Document excerpt below:

Imagine you have a massive collection of information, like all the books in a library, or all the customers of a store. How do you keep it organized so you can quickly find what you need, add new information, or update existing details? That's where **databases** come in!

A database is essentially an organized collection of data. Think of it like a digital filing system that stores information in a structured way, usually in tables with rows and columns (like spreadsheets). This structure makes it easy to manage and work with large amounts of data efficiently.

Now, how do you interact with this organized data? You use a language called **SQL** (Structured Query Language). SQL is the standard language for managing and manipulating relational databases. With SQL, you can:

*   **Create** new databases and tables.
*   **Insert** new data into tables.
*   **Query** (ask questions of) the data to retrieve specific information.
*   **Update** existing data.
*   **Delete** data.

In short, if a database is the organized filing system, SQL is the language you use to talk to the filing system and get things done!

**You** can use the `sqlite3` library to work with SQLite databases directly in Colab. SQLite is a filebased database, so you don't need a separate database server.

In [12]:
import sqlite3
import pandas as pd

First, connect to a database. If the database file doesn't exist, it will be created.


In [13]:
conn = sqlite3.connect('my_database.db')

End of Document excerpt.
Data for review below:

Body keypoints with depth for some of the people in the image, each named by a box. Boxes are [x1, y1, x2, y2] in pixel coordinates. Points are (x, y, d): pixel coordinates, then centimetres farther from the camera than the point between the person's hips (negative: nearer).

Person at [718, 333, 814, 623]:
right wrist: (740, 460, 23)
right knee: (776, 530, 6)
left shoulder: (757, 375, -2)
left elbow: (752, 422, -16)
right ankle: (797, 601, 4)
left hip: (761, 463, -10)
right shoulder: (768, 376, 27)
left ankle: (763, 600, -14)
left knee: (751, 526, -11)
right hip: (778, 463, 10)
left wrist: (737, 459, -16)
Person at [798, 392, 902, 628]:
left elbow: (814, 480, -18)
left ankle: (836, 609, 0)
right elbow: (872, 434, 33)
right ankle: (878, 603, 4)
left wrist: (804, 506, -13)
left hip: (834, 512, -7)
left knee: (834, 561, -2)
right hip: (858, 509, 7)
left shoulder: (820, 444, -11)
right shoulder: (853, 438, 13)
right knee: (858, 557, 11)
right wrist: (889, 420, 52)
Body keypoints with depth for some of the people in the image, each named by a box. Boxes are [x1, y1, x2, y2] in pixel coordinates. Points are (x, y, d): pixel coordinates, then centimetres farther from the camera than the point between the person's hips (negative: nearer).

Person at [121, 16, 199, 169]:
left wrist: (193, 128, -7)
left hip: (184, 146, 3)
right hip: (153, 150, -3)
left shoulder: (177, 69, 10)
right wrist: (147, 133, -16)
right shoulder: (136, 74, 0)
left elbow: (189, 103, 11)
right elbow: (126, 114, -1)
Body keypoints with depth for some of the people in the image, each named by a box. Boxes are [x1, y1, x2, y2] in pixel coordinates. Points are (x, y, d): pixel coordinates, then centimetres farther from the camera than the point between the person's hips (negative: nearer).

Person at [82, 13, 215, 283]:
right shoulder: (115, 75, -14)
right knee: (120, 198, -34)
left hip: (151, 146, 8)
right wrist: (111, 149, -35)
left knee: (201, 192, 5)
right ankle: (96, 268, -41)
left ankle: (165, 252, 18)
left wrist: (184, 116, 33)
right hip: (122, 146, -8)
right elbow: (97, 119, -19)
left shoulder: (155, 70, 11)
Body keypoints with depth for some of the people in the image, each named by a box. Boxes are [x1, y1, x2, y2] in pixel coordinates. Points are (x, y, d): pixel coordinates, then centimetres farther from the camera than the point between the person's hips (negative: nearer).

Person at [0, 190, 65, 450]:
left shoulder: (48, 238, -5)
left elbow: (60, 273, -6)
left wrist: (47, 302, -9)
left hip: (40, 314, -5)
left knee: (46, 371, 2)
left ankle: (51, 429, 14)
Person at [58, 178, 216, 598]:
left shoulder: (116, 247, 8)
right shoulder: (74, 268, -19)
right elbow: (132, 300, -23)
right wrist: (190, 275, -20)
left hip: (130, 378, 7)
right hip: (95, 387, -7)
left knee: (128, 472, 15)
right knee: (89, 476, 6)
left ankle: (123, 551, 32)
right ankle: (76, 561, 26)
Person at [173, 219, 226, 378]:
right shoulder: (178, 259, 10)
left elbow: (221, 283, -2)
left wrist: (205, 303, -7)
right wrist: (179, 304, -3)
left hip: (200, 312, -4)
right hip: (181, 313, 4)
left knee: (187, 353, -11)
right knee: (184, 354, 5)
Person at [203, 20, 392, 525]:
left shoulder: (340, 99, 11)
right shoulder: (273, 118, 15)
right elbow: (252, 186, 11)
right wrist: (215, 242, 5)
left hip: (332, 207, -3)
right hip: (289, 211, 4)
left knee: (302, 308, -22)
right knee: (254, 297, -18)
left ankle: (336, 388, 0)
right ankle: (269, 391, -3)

End of Data for review.

* Study questions
(1) Reproduce word for word the passage of the introduction to databases and SQL, starting at "A database is essentially" and ending at "get things done!".
(2) Using the introduction to databases and SQL, answer these:
(a) What does the abbreviation SQL stand for?
(b) What kind of database is SQLite described as, and what does that mean you don't need?
(c) According to the introduction, what happens when you connect to a database file that doesn't exist?
(3) Write the next part of the introduction to databases and SQL, picking up right after its final line.
The rows play no part in the work here.

* Answers to this exercise
(1)
A database is essentially an organized collection of data. Think of it like a digital filing system that stores information in a structured way, usually in tables with rows and columns (like spreadsheets). This structure makes it easy to manage and work with large amounts of data efficiently.

Now, how do you interact with this organized data? You use a language called **SQL** (Structured Query Language). SQL is the standard language for managing and manipulating relational databases. With SQL, you can:

*   **Create** new databases and tables.
*   **Insert** new data into tables.
*   **Query** (ask questions of) the data to retrieve specific information.
*   **Update** existing data.
*   **Delete** data.

In short, if a database is the organized filing system, SQL is the language you use to talk to the filing system and get things done!

(2)
(a) Structured Query Language.
(b) SQLite is a filebased database, so you don't need a separate database server.
(c) The database file will be created.

(3)
cursor = conn.cursor()

Now you can execute SQL commands.

For example, let's create a table inside of our database, and insert some data.

## Creating Tables

To organize our data, we need to create tables in our database. The `CREATE TABLE` SQL statement is used for this purpose. When creating a table, you define:

*   **Table Name:** A unique name for your table (e.g., `patrons`, `books`, `borrowed_books`).
*   **Columns:** The individual data fields within each table. Each column needs:
    *   **Column Name:** A descriptive name (e.g., `patron_id`, `name`, `title`, `borrow_date`).
    *   **Data Type:** Specifies the type of data the column will hold (e.g., `INTEGER` for numbers, `TEXT` for strings, `REAL` for floating-point numbers). SQLite supports various data types.
    *   **Constraints:** Rules that enforce data integrity and relationships. Common constraints include:
        *   `PRIMARY KEY`: Uniquely identifies each row (as we discussed).
        *   `NOT NULL`: Ensures that a column cannot contain a NULL value.
        *   `UNIQUE`: Ensures that all values in a column are different.
        *   `FOREIGN KEY`: Establishes a link between data in two tables.

Here's the general syntax for creating a table:

In [14]:
cursor.execute('''
CREATE TABLE users (
    id INTEGER PRIMARY KEY,
    name TEXT NOT NULL,
    age INTEGER
    )
    ''')
conn.commit() # Pushes the data into the file, saving the results in long memory.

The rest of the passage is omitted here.